The boat has a draft of 6.33 ft with the standard fin keel or 4.75 ft with the optional shoal draft keel.

The boat is fitted with a Swedish Volvo diesel engine of 29 hp for docking and maneuvering. The fuel tank holds 30 u.s.gal and the fresh water tank has a capacity of 70 u.s.gal.

The design has sleeping accommodation for four to six people, with two and three cabin interior layouts. Both versions have a double "V"-berth in the bow cabin, a U-shaped settee and a straight settee in the main cabin. The two cabin model has a single aft cabin with a double berth on the starboard side, while the three cabin model has two aft cabins, each with double berths. The galley is located on the port side just forward of the companionway ladder. The galley is L-shaped and is equipped with a two-burner stove, an ice box and a double sink. A navigation station is opposite the galley, on the port side. The head is located just aft of the navigation station on the port side. Cabin headroom is 75 in.

The design has a hull speed of 7.55 kn and a PHRF handicap of 138 to 153.

==Operational history==
In a 2000 review for Practical Sailor, Darrell Nicholson wrote, "Because we were singlehanding, we appreciated the optional in-mast mainsail furler, and standard headsail furler. Both sails were flying within 30 seconds of reaching the sailing grounds, assisted by a pedestal lock that held the boat on a straight course. Sailing in 5-11 knots of wind, we managed to sail closehauled at 4.5-5.3 knots. The helm is very responsive and the boat accelerates quickly out of a tack. The 37 sails to within 35°-40° of apparent wind and the compass indicated she tacks through 85°-90°. We reached similar speeds on a close reach and discovered that she'll bury her shoulder and sprint forward at 120° of apparent wind. However, we think the boat is capable of significantly better performance. Our test boat was even more undercanvassed than the standard rig; the in-mast mainsail furler necessarily results in a small, roachless mainsail, and the genoa furler was tacked 26″ above the deck. We'd prefer to pile on the sail and reef when necessary; we would especially like to sail this boat fully crewed with a spinnaker in steady 20 knot breezes."

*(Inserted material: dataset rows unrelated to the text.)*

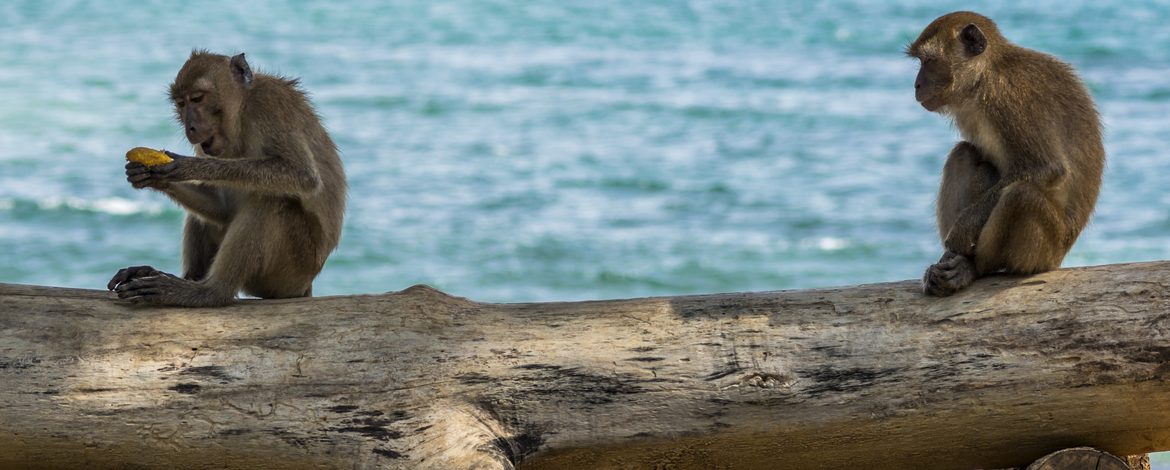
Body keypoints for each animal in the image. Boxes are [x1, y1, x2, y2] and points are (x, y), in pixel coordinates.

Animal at [107, 51, 346, 307]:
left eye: (197, 99)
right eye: (181, 104)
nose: (190, 127)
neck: (242, 112)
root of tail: (305, 284)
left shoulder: (269, 106)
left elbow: (302, 175)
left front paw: (189, 167)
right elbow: (221, 209)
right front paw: (149, 176)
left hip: (293, 269)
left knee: (272, 202)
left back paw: (209, 292)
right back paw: (184, 278)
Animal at [907, 12, 1104, 297]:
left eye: (929, 61)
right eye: (922, 62)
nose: (917, 84)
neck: (986, 73)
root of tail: (1059, 257)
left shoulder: (1009, 97)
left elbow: (1047, 168)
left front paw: (962, 231)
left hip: (1046, 250)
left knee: (1021, 196)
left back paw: (974, 268)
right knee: (963, 154)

Matthew Sheahan wrote a 2000 review for Yachting World and stated, "The masthead rig means that there is a large overlapping headsail to handle, which also means that someone in the crew is bound to get some upper body exercise as soon as the boat goes upwind. Once wound up onto the breeze during our test, the Jeanneau Sun Odyssey 37 bowled along at around 5.8 knots in 12-14 true and a flat sea. She felt pleasantly slippery, accelerating to slight increases in breeze but without ever feeling like she was about to misbehave. Her wheel was large enough to provide good visibility forward and her gear ratio felt spot on, giving good feel through the helm."